Licensed to abuse: a question of dishonour

While every effort should be made for an individual with difficulties to get married, either to a person who is not got learning difficulties or a person who has, they must at the same time, as vulnerable adults, be protected against unscrupulous people who make take advantage of their limited ability to understand, to trick them into marriages that they neither want nor are in the person's best interests. Personally I don't quite know what to think about this issue. I would welcome people's comments.

Finally, I come with much hesitation and great trepidation to the topic of great controversy - that of same-sex marriage. I am going to address this topic, though I realise that even as I state my opinion, I will upset and probably disappoint a great number of my readers. In stating my opinion, I will try and set forth my reasoning as clearly as I can. I trust that for the most part, if you disagree with me, you will, at the very least agree to disagree, and not allow our diverging opinions to cause a dissolution of our friendship. I have no problem with you adding a comment to my blog or indeed my facebook page. I have set up my bog such that all comments need to be approved by me before posting - but you have my word that I will post every comment I receive unless it is abusing or uses inappropriate words - regardless of what opinion is being made.

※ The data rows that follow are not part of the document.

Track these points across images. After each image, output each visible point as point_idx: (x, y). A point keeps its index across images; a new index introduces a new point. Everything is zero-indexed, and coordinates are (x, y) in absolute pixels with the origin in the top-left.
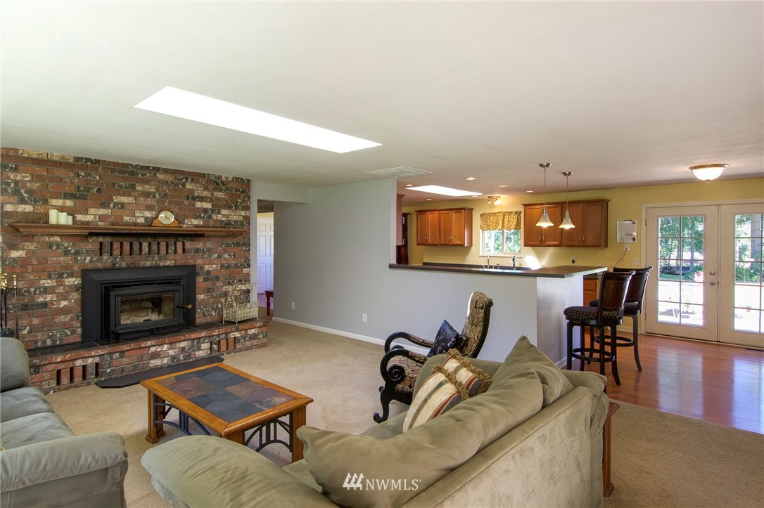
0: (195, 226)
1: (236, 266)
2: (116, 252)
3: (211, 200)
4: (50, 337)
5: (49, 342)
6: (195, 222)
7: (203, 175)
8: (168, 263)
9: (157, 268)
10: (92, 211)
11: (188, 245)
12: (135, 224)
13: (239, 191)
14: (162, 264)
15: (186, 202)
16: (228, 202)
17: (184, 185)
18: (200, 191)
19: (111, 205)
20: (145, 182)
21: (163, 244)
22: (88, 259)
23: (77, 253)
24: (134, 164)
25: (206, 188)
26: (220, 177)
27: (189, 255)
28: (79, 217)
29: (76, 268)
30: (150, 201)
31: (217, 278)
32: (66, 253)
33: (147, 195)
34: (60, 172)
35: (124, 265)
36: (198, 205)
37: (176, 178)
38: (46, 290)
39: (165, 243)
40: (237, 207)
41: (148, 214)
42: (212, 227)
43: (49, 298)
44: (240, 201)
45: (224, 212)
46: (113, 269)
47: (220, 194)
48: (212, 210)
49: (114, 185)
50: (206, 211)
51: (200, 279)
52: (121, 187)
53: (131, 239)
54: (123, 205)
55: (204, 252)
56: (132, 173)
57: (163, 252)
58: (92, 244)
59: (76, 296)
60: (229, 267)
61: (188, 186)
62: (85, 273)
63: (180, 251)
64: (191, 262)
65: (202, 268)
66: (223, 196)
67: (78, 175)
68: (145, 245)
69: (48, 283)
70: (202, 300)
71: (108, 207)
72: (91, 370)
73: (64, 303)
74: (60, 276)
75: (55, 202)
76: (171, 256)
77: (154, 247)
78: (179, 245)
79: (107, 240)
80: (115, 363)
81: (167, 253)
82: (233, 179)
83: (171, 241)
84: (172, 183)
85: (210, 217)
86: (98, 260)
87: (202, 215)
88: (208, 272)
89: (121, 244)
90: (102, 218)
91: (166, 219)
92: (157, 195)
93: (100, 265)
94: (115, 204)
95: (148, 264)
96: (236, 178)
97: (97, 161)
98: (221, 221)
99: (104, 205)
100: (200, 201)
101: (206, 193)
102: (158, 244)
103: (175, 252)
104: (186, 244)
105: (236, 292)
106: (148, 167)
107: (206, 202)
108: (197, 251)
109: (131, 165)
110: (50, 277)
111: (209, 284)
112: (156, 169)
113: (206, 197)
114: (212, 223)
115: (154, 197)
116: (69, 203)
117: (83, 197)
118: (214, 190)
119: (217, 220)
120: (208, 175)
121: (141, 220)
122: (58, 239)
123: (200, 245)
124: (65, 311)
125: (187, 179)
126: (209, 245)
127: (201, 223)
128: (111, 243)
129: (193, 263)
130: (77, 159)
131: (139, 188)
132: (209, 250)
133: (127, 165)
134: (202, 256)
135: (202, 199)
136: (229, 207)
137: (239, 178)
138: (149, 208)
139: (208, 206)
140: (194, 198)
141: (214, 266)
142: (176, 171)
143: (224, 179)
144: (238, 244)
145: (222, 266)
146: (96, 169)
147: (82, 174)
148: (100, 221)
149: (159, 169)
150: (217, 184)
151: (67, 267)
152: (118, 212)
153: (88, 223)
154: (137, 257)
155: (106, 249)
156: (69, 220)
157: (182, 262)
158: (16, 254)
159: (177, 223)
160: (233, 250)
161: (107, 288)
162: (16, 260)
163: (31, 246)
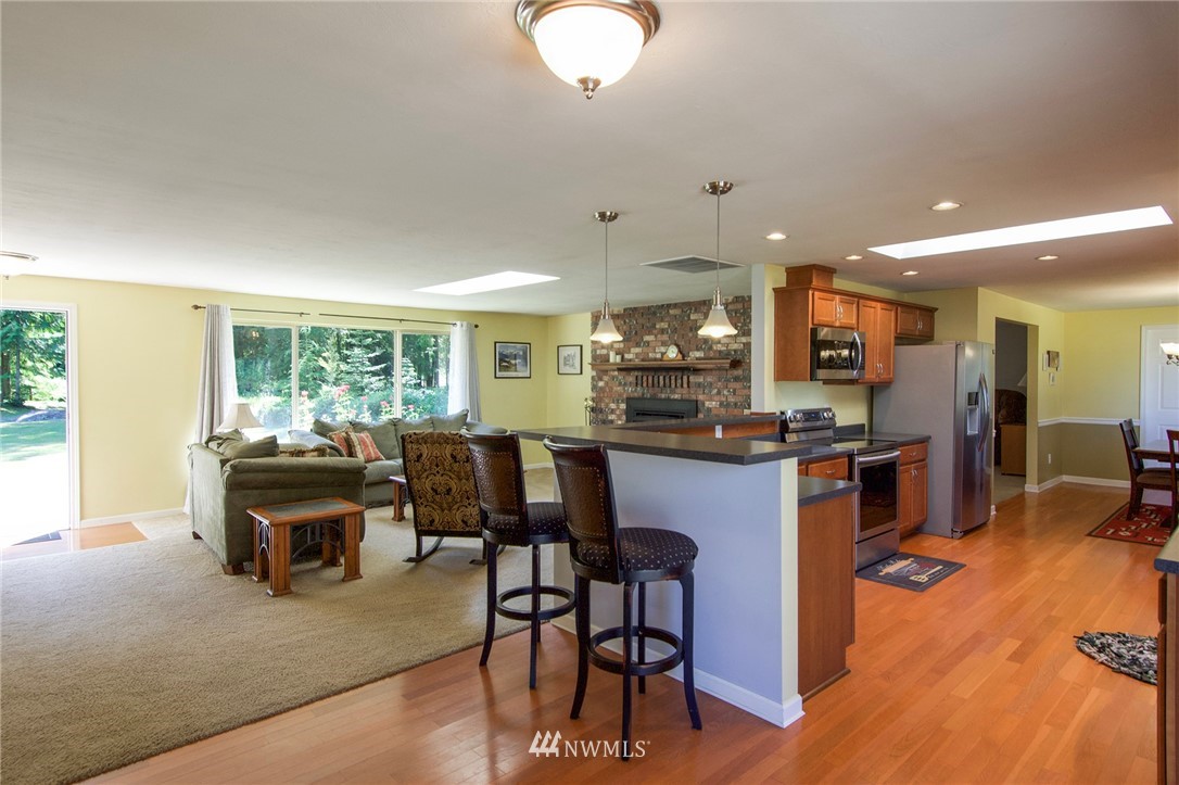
0: (697, 359)
1: (737, 405)
2: (645, 385)
6: (698, 354)
7: (706, 302)
8: (676, 396)
9: (668, 399)
10: (633, 350)
11: (692, 379)
12: (655, 360)
14: (672, 397)
15: (691, 334)
17: (689, 316)
18: (700, 319)
19: (642, 344)
20: (662, 321)
21: (673, 378)
22: (630, 389)
23: (625, 384)
24: (655, 305)
27: (692, 390)
28: (626, 356)
29: (624, 396)
30: (665, 337)
32: (620, 384)
33: (663, 331)
34: (618, 322)
35: (648, 396)
37: (682, 311)
38: (613, 411)
41: (663, 349)
42: (713, 359)
43: (613, 417)
44: (742, 324)
45: (723, 341)
46: (642, 399)
49: (643, 326)
50: (707, 341)
51: (701, 417)
52: (647, 327)
53: (653, 374)
54: (648, 343)
55: (705, 387)
56: (654, 314)
57: (673, 385)
58: (631, 379)
59: (624, 417)
60: (728, 405)
61: (692, 317)
62: (629, 400)
63: (685, 385)
64: (694, 397)
65: (703, 404)
68: (661, 379)
69: (613, 406)
71: (640, 346)
73: (620, 422)
74: (618, 401)
75: (615, 345)
76: (679, 390)
77: (667, 380)
78: (685, 379)
79: (640, 374)
81: (676, 386)
83: (679, 375)
84: (680, 316)
85: (711, 348)
86: (635, 391)
87: (704, 346)
88: (709, 410)
89: (647, 377)
90: (637, 355)
91: (672, 353)
92: (669, 331)
93: (636, 395)
94: (644, 343)
95: (663, 396)
96: (736, 297)
97: (635, 308)
98: (721, 351)
99: (638, 345)
102: (670, 377)
103: (682, 386)
104: (690, 377)
106: (663, 305)
108: (699, 385)
109: (653, 306)
110: (613, 402)
112: (669, 306)
114: (712, 354)
115: (667, 333)
117: (628, 340)
119: (718, 351)
120: (709, 301)
121: (659, 356)
122: (616, 373)
123: (701, 380)
125: (691, 309)
126: (709, 379)
127: (703, 355)
128: (642, 377)
129: (695, 399)
130: (625, 310)
131: (657, 326)
132: (709, 385)
133: (649, 308)
134: (704, 391)
137: (739, 297)
138: (663, 343)
140: (697, 329)
141: (714, 403)
142: (683, 304)
144: (737, 379)
145: (721, 404)
146: (634, 315)
147: (627, 321)
148: (636, 358)
149: (671, 305)
151: (620, 395)
152: (645, 349)
153: (630, 360)
154: (656, 389)
155: (639, 382)
156: (618, 358)
157: (686, 397)
158: (601, 384)
159: (680, 356)
160: (733, 385)
161: (638, 414)
162: (601, 388)
163: (606, 378)
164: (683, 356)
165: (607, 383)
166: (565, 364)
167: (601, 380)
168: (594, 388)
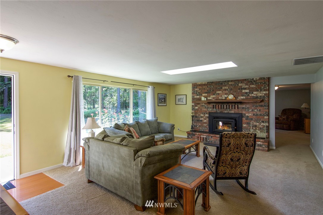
0: (242, 99)
1: (261, 115)
2: (217, 108)
3: (249, 89)
4: (203, 129)
5: (202, 130)
6: (242, 98)
7: (245, 80)
8: (232, 112)
9: (228, 113)
10: (211, 96)
11: (240, 106)
12: (222, 99)
13: (263, 83)
14: (230, 112)
15: (239, 91)
16: (257, 88)
17: (238, 85)
18: (244, 86)
19: (216, 94)
20: (225, 86)
21: (231, 106)
22: (210, 109)
23: (208, 108)
24: (222, 81)
25: (246, 84)
26: (253, 79)
27: (240, 110)
28: (208, 98)
29: (208, 112)
30: (227, 92)
31: (252, 119)
32: (206, 108)
33: (225, 90)
34: (204, 87)
35: (219, 112)
36: (243, 91)
37: (235, 83)
38: (202, 117)
39: (231, 105)
40: (261, 90)
41: (226, 96)
42: (249, 99)
43: (202, 119)
44: (263, 87)
45: (255, 93)
46: (216, 113)
47: (253, 86)
48: (249, 93)
49: (216, 88)
50: (246, 93)
51: (244, 119)
52: (218, 88)
53: (221, 104)
54: (219, 94)
55: (246, 109)
56: (222, 84)
57: (231, 108)
58: (211, 106)
59: (207, 119)
60: (257, 115)
61: (240, 85)
62: (210, 113)
63: (236, 108)
64: (241, 112)
65: (245, 115)
66: (255, 86)
67: (208, 87)
68: (225, 106)
69: (202, 115)
70: (245, 127)
71: (215, 95)
72: (205, 139)
73: (205, 121)
74: (204, 114)
75: (204, 95)
76: (233, 110)
77: (228, 106)
78: (236, 106)
79: (215, 104)
80: (210, 139)
81: (232, 108)
82: (259, 79)
83: (233, 105)
84: (234, 85)
85: (248, 95)
86: (212, 110)
87: (245, 95)
88: (248, 117)
89: (218, 105)
90: (213, 98)
91: (231, 97)
92: (229, 90)
93: (213, 111)
94: (217, 94)
95: (226, 112)
96: (261, 78)
97: (213, 82)
98: (253, 96)
99: (214, 94)
100: (244, 90)
101: (247, 86)
102: (229, 105)
103: (235, 108)
104: (239, 105)
105: (261, 126)
106: (226, 81)
107: (247, 90)
108: (243, 108)
109: (221, 81)
110: (202, 114)
111: (248, 121)
112: (228, 81)
113: (247, 88)
114: (249, 97)
115: (228, 90)
116: (206, 95)
117: (209, 93)
118: (250, 84)
119: (252, 96)
120: (247, 79)
121: (224, 98)
122: (204, 104)
123: (244, 106)
124: (205, 123)
125: (239, 82)
126: (248, 106)
127: (245, 98)
128: (216, 105)
129: (241, 113)
130: (208, 83)
131: (223, 88)
132: (248, 108)
133: (219, 82)
134: (245, 110)
135: (245, 89)
136: (257, 91)
137: (262, 78)
138: (226, 94)
139: (247, 91)
140: (242, 89)
141: (250, 114)
142: (235, 80)
143: (255, 79)
144: (262, 106)
145: (254, 115)
146: (212, 84)
147: (209, 86)
148: (213, 99)
149: (229, 81)
150: (252, 82)
151: (206, 111)
152: (217, 96)
153: (210, 100)
154: (222, 110)
155: (215, 107)
156: (205, 99)
157: (237, 112)
158: (196, 108)
159: (235, 98)
160: (259, 108)
161: (214, 118)
162: (196, 109)
163: (199, 106)
164: (236, 98)
165: (199, 108)
166: (179, 101)
167: (196, 106)
168: (193, 109)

I believe that homosexual men and women should have the same right to marry each other as heterosexual men and women. Notwithstanding that some Christians believe homosexuality is a sin, and that homosexuals cannot be Christians, this does not give the Christian church a right to limit the rights of individuals (whether they regard themselves as Christians or not) to choose the partner with whom they wish to spend the rest of their lives. I would go further to suggest that surely it is preferable for people who regard themselves to be in a committed relationship with one another (as signified by marriage) rather than living separately. Marriage laws are set up to protect the rights of both parties in that marriage, should it fail. Gay people should have access to such protections as well as straight people. In California, Proposition 8: which was voted for by the public and effectively banned same sex marriages in the state has been revoked and overturned on constitutional grounds. While I would be concerned if the right of Churches to refuse to perform marriage ceremonies for same-sex couples, that is the limitation of that right. A pastor with a marriage licence should, if he/she is willing, be able to perform a marriage right with same-sex couples if he/she has no objections to it. On the other hand, agents of the state such as marriage officers and magistrates should perform same-sex marriage ceremonies if they are called upon to do so. Some may feel that my feeling on this matter is at odds with my faith. I will simply state that I don't believe so. Firstly there exists a sizable number of Christians who don't believe that homosexuality is a violation of God's law. Secondly, regardless on my stand on the above issue, my morality has nothing to do with other's right to live according to their own conscience.

Men and women who are homosexual but are failing to acknowledge this publicly or even to themselves in some cases, may marry a person of the opposite gender in the futile attempt to change their sexual preference, or at the very least hide their same sex attraction (SSA) and may even have children. However many such marriages fail. The fallout is even more acute than in cases where a straight couple separate or divorce. The other partner may feel used and abused by the gay partner, and gutted that the love portrayed by the gay person to their spouse, may appear to have been a pretense, thus making it harder to bear. The aggrieved party may feel cheated even if the gay person had not actually cheated (had a relationship with someone else). Far more preferable is that a person finds the partner with whom they can connect emotionally, psychologically and sexually and that they can build a relationship based on honesty and trust.